Environment

Paleblue aims to divert batteries from landfills through local initiative

PARK CITY, Utah — Everyone’s favorite holiday, National Battery Day is on Saturday, February 18. Local rechargeable lithium battery company Pale Blue Earth (Paleblue) aims to spread awareness about the impact something as small as single-use batteries have on the world.

Paleblue has partnered with Recycle Utah, Recyclops, local businesses, and the Park City School District, and added more battery drop-off locations to the community for the month of February to divert batteries from ending up in landfills.

Drop-off locations for the month of February:

  • Skullcandy
  • Kodiak Cakes
  • Summit Center (2750 Rasmussen Road)
  • Kiln
  • Canyons Village at the base of the Cabriolet

“It’s hard to get an accurate number, but the numbers we’ve read are about 5% of all batteries get recycled,” said Tom Bishop, CEO and founder of Paleblue. “That’s 10 million [batteries] a day that are getting thrown away in the U.S. alone.”

Once batteries are in landfills, they can discharge harmful chemicals like mercury, cadmium, lead, and nickel into the soil and water tables, which can adversely affect the environment and human health.

“I think a fundamental [problem] is people aren’t aware they can recycle batteries,” Bishop said. “If we can figure out a way to do this locally, then I think we can scale it up.

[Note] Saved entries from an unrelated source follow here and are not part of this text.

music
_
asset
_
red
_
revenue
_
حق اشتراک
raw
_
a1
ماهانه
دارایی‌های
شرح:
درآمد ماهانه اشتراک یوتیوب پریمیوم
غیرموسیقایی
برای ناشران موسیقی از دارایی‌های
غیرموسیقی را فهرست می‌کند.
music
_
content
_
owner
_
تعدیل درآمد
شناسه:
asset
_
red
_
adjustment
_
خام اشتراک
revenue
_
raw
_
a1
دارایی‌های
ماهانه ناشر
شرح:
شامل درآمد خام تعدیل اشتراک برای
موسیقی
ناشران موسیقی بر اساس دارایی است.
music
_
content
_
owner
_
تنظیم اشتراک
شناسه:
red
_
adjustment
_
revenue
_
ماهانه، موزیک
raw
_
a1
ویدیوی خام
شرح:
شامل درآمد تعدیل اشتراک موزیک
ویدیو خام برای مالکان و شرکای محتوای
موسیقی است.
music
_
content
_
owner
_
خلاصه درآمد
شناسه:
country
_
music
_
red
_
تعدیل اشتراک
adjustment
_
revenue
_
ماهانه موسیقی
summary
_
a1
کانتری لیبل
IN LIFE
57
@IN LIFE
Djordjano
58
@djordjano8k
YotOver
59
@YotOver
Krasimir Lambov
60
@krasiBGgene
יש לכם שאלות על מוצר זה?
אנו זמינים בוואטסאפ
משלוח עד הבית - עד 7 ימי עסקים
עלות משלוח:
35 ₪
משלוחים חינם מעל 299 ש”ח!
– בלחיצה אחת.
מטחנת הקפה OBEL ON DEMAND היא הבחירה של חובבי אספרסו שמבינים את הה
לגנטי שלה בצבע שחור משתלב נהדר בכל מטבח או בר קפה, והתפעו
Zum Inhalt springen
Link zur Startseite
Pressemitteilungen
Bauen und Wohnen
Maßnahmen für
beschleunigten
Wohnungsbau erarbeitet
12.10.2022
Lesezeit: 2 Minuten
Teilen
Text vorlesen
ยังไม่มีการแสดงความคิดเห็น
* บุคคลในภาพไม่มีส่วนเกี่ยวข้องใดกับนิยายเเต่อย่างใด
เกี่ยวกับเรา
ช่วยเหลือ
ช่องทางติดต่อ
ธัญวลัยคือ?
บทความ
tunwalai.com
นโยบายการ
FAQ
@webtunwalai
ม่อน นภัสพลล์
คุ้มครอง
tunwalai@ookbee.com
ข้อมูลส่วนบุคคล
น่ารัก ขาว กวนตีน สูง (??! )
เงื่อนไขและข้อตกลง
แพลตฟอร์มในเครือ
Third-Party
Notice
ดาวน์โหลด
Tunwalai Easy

The drop-off buckets are filling up pretty quickly already.”

Through passive collection, Recycle Utah recycles 2,500 pounds of batteries every two months. That’s around 15,000 pounds a year, which is a good dent, but Paleblue knows Park City has more batteries than that. And FYI, it is okay to recycle already corroded batteries.

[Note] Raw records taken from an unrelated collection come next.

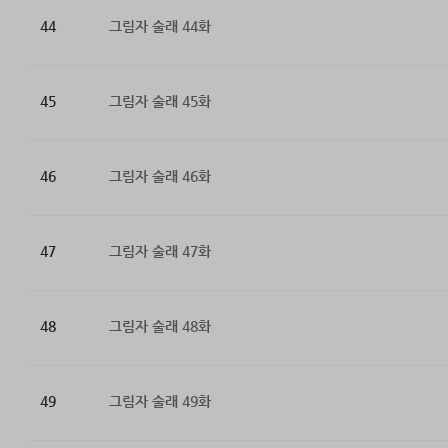
44
그림자 술래 44화
45
그림자 술래 45화
46
그림자 술래 46화
47
그림자 술래 47화
48
그림자 술래 48화
49
그림자 술래 49화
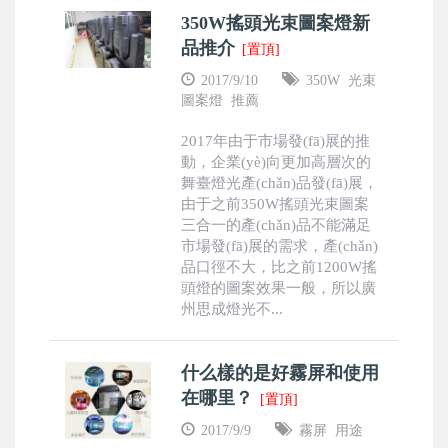
350W搖頭光束圖案燈新
品推介
[置頂]
2017/9/10
350W
光束
圖案燈
推薦
2017年由于市場發(fā)展的推
動，企業(yè)向更加高層次的
舞臺燈光產(chǎn)品發(fā)展，
由于之前350W搖頭光束圖案
三合一的產(chǎn)品不能滿足
市場發(fā)展的需求，產(chǎn)
品口徑不大，比之前1200W搖
頭燈的圖案效果一般，所以廣
州思成燈光不...
什么樣的是好霧屏和使用
在哪里？
[置頂]
2017/9/9
霧屏
用途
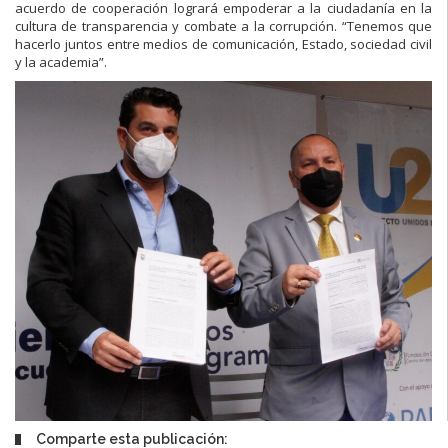
acuerdo de cooperación logrará empoderar a la ciudadanía en la
cultura de transparencia y combate a la corrupción. “Tenemos que
hacerlo juntos entre medios de comunicación, Estado, sociedad civil
y la academia”.
Comparte esta publicación:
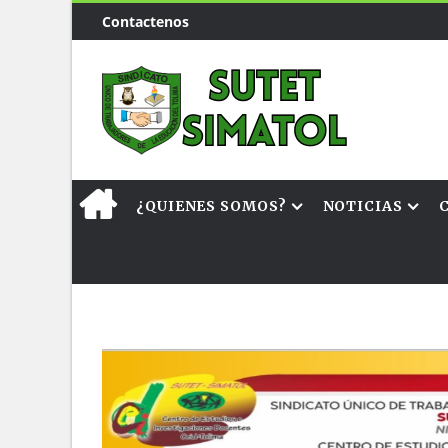
Contactenos
¿QUIENES SOMOS?
NOTICIAS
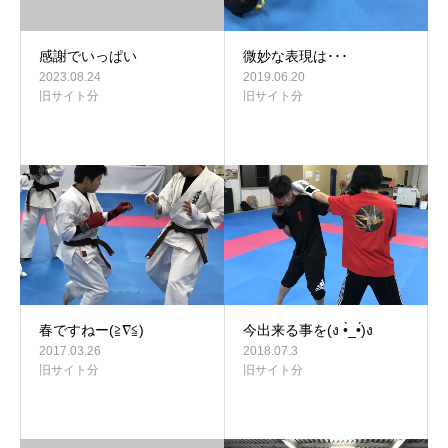
感謝でいっぱい
微妙な表現は･･･
2023.08.24
2019.06.20
旧サイト分
旧サイト分
春ですねー(≧∇≦)
今出来る事を(ง •̀_•́)ง
2017.03.26
2018.07.3
旧サイト分
旧サイト分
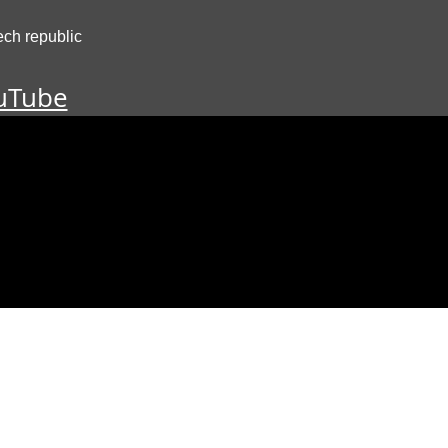
ch republic
uTube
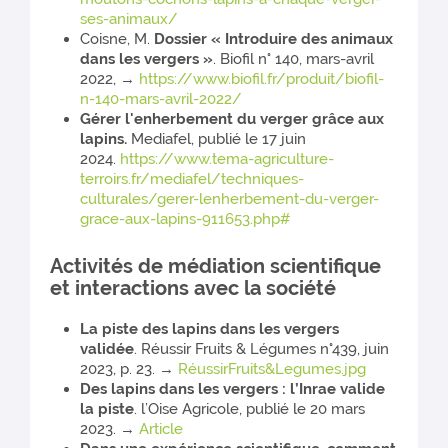
ses-animaux/
Coisne, M.
Dossier « Introduire des animaux
dans les vergers »
. Biofil n° 140, mars-avril
2022, →
https://www.biofil.fr/produit/biofil-
n-140-mars-avril-2022/
Gérer l'enherbement du verger grâce aux
lapins.
Mediafel, publié le 17 juin
2024.
https://www.tema-agriculture-
terroirs.fr/mediafel/techniques-
culturales/gerer-lenherbement-du-verger-
grace-aux-lapins-911653.php#
Activités de médiation scientifique
et interactions avec la société
La piste des lapins dans les vergers
validée
. Réussir Fruits & Légumes n°439, juin
2023, p. 23. →
RéussirFruits&Legumes.jpg
Des lapins dans les vergers : l’Inrae valide
la piste
. l’Oise Agricole, publié le 20 mars
2023. →
Article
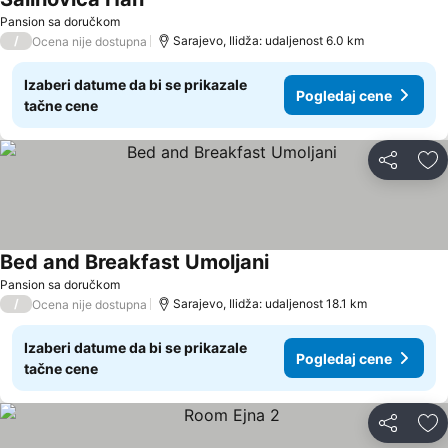
Pogledaj cene
Pansion sa doručkom
/
Sarajevo, Ilidža: udaljenost 6.0 km
Ocena nije dostupna
Izaberi datume da bi se prikazale
Pogledaj cene
tačne cene
Deli
Do
Bed and Breakfast Umoljani
Pogledaj cene
Pansion sa doručkom
/
Sarajevo, Ilidža: udaljenost 18.1 km
Ocena nije dostupna
Izaberi datume da bi se prikazale
Pogledaj cene
tačne cene
Deli
Do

“Everybody has batteries in their home in a box, bin, or drawer,” Bishop said. “Usually, the used ones end up in a box in the garage or a bag, and then people are intending to recycle them but they don’t make it. I would argue that the growth in the market is driven by cheap consumer electronics that are invading our lives. So there are more batteries now than ever.”

Bishop and Paleblue’s best hope for the battery recycling initiative is the children in the school district. Kids learn about battery recycling at school then turn around and share the information with their families.

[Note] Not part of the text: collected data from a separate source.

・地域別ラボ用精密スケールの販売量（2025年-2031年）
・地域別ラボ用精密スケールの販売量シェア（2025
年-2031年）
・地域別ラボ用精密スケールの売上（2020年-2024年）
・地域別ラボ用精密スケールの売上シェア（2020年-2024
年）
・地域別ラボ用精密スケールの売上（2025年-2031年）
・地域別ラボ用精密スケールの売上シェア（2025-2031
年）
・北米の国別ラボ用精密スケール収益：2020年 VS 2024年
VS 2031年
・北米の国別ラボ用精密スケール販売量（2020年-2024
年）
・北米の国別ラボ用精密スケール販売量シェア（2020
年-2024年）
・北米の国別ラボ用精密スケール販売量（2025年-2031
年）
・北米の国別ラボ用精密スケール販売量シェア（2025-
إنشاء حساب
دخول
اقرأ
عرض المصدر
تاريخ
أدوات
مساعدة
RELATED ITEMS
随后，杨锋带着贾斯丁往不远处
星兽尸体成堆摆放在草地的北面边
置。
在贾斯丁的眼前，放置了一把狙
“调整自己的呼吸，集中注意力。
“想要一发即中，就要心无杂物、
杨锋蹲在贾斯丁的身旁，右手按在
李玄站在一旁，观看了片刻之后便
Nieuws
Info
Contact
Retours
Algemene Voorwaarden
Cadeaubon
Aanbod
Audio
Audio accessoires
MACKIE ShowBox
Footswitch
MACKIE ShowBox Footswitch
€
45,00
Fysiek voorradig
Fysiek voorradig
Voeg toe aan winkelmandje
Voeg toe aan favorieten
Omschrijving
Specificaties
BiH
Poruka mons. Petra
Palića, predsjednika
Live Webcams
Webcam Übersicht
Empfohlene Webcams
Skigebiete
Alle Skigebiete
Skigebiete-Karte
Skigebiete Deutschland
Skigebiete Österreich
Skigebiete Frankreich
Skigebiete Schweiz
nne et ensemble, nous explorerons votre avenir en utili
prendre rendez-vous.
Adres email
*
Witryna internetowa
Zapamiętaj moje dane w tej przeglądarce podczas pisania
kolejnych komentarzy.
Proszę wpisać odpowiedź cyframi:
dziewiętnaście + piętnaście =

However, Bishop is hopeful some of the participating businesses and others will want to continue beyond February.

Beyond educating and involving the public, Paleblue specializes in replacements for single-use batteries. Its lithium ion batteries are USB chargeable and can go beyond 1,000 charges, not that the average Joe will get close to that number. Lithium ion batteries power our smartphones, computers, e-bikes, and EVs.

Bishop worked for Burton Snowboards, Skullcandy, and Owlet for a time and learned the benefits of disrupting entrenched business practices and brought that to Paleblue.

“It wasn’t batteries, per se, it was a recognition of nobody’s going solve this. I have two kids and my community is now defined by the future that we’re going to leave our kids. [Paleblue] believes that we have the wherewithal to actually disrupt this giant, stale commodity single-use industry. Thinking differently was something that all the brands that I’ve worked for has proven, can make a difference. If you’re going to make change, you have to come at it from a different angle.”